#### [Exercise description]
Return exactly these lines and no others: the one containing "Identify the document elements. Format: label text..." and all that follow it to the end of the listing below.

--- START ---

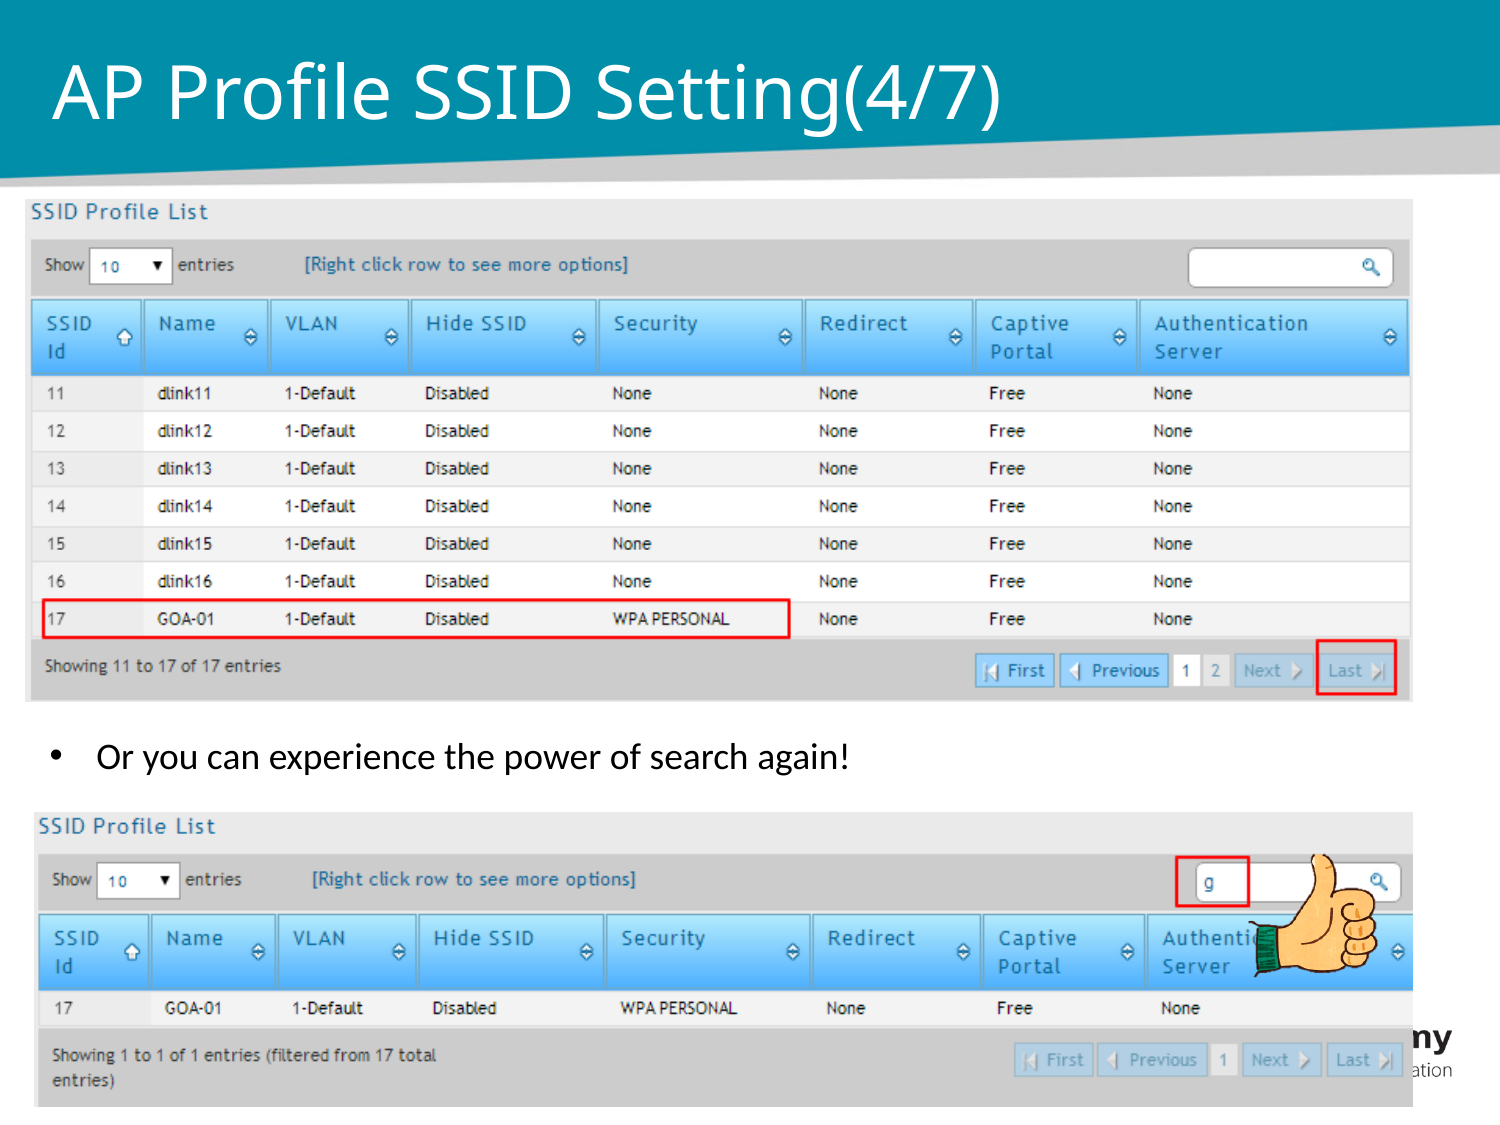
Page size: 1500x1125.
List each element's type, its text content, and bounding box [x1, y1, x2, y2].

title AP Profile SSID Setting(4/7) [37, 0, 1388, 183]
picture [0, 0, 1500, 702]
text_box Or you can experience the power of search again! [34, 724, 1235, 785]
picture [34, 812, 1456, 1107]
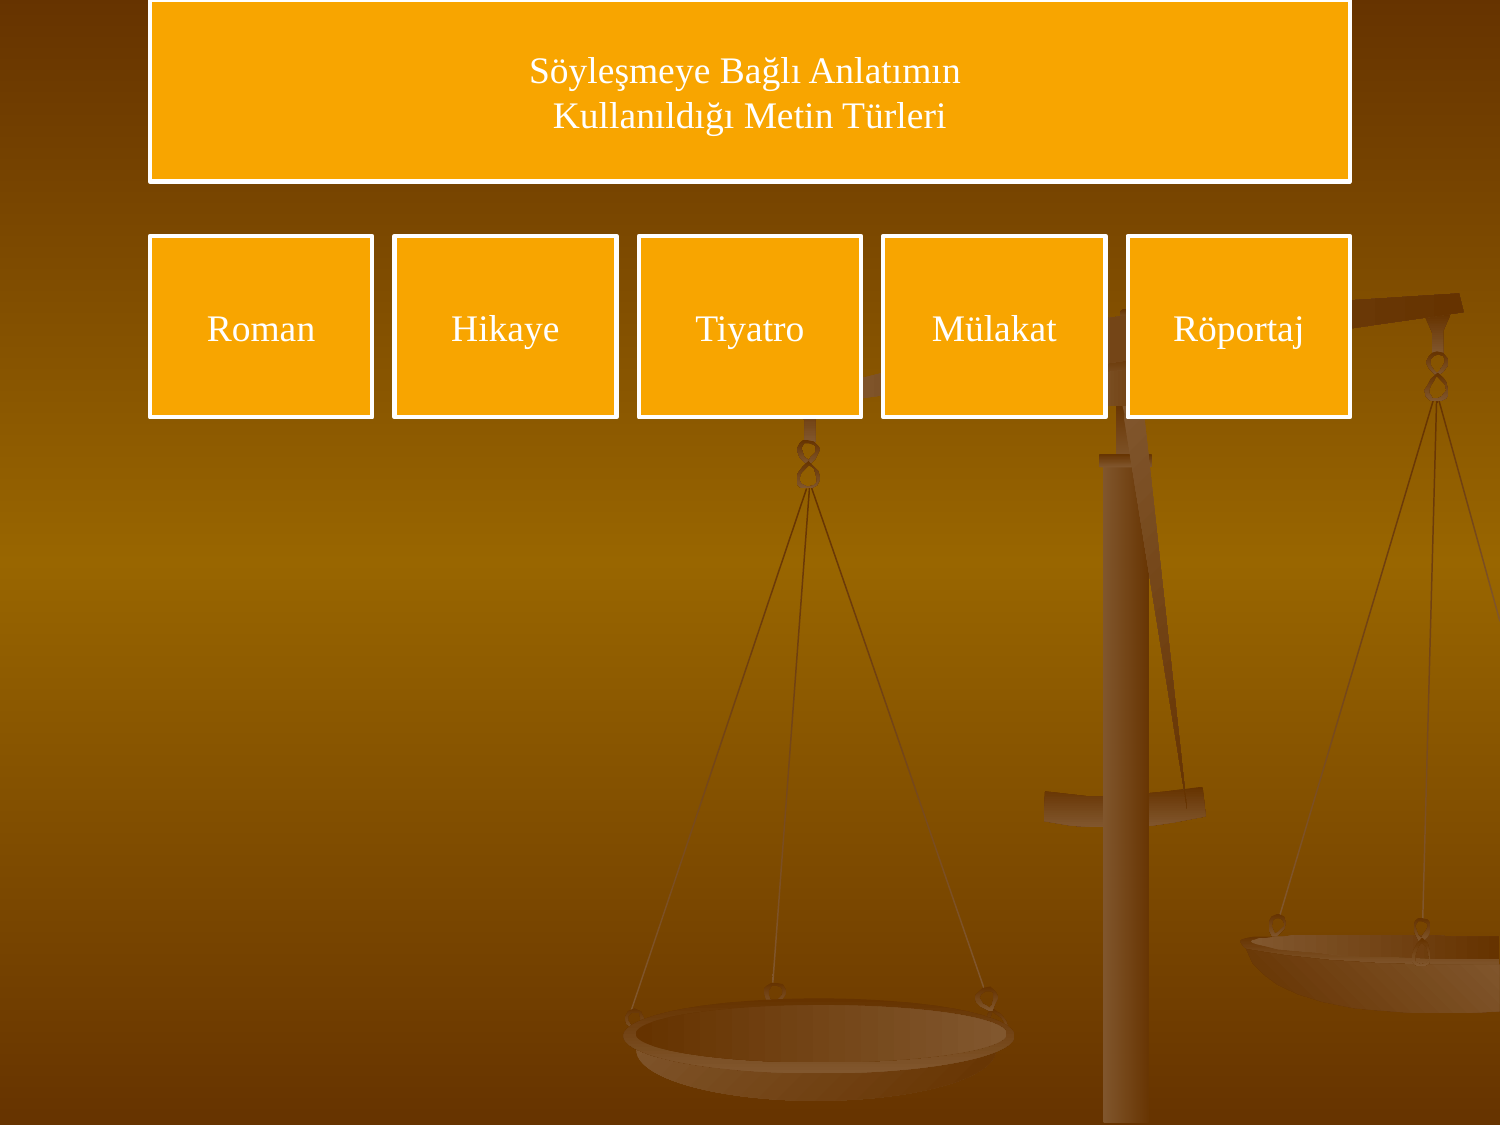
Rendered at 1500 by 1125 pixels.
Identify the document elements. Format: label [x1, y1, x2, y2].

text_box [0, 0, 1500, 1125]
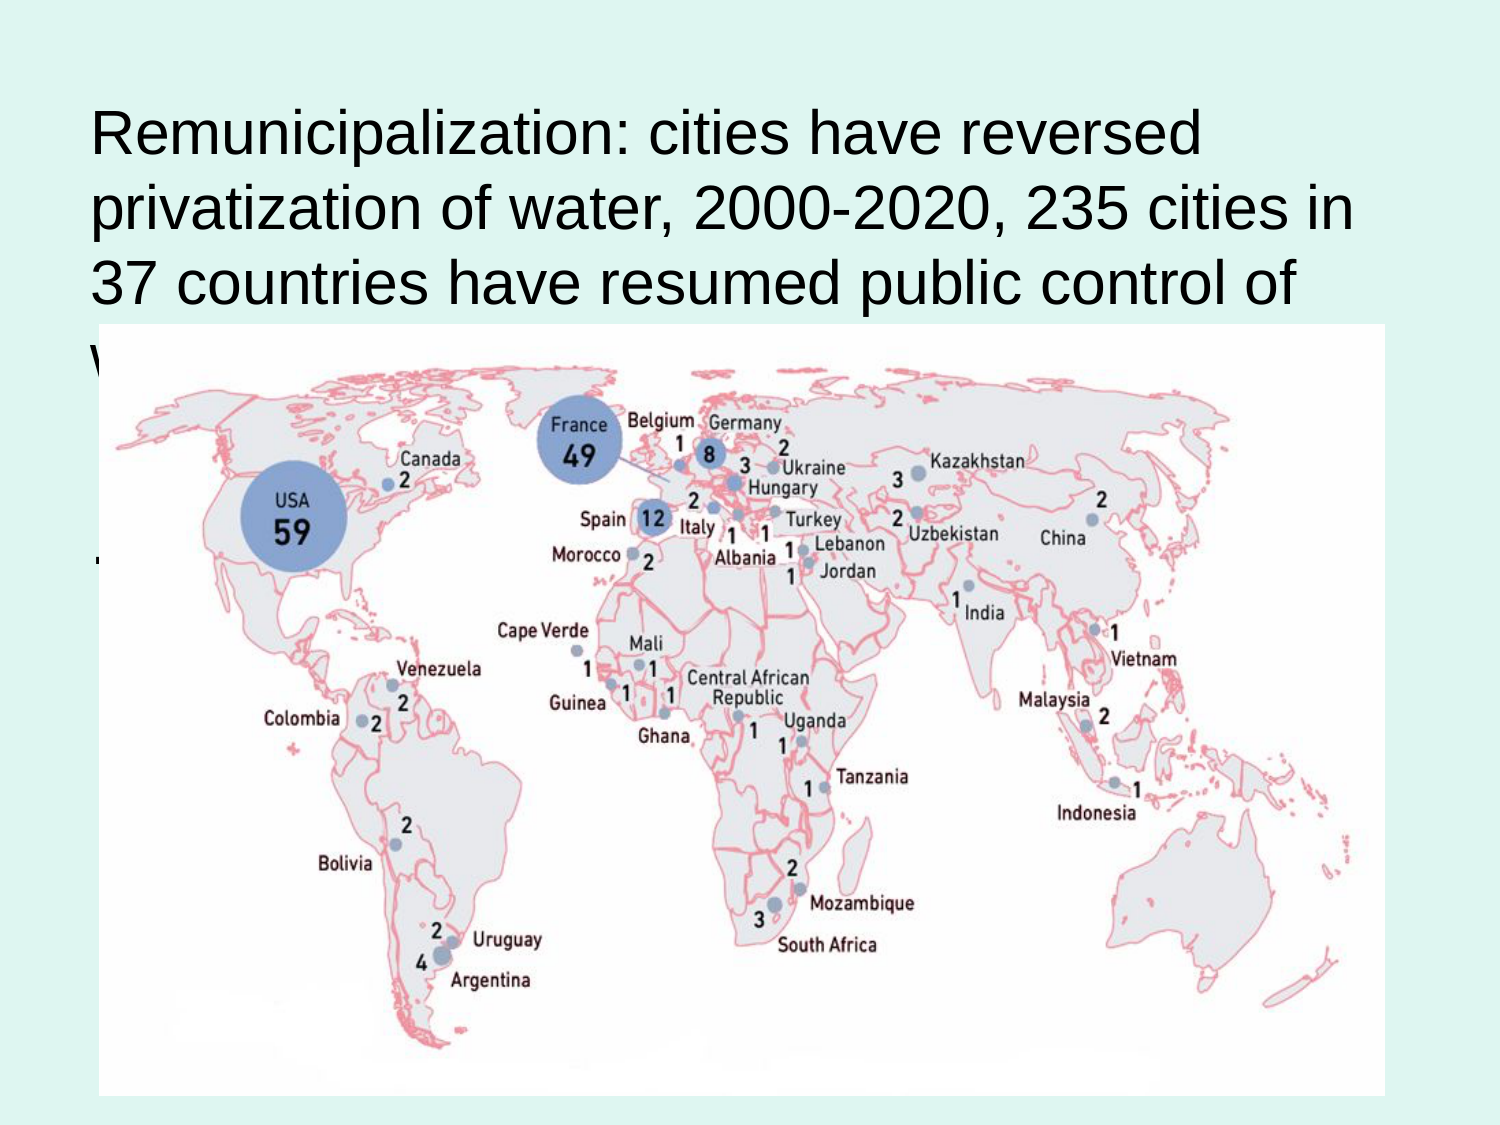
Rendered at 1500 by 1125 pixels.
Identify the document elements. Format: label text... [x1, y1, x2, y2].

list Remunicipalization: cities have reversed privatization of water, 2000-2020, 235 cities in 37 countries have resumed public control of water. . [74, 83, 1426, 1006]
picture [99, 324, 1385, 1096]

--- END ---

#### [Reply to the task]
Identify the document elements. Format: label text... [x1, y1, x2, y2].

list Remunicipalization: cities have reversed privatization of water, 2000-2020, 235 cities in 37 countries have resumed public control of water. . [74, 83, 1426, 1006]
picture [99, 324, 1385, 1096]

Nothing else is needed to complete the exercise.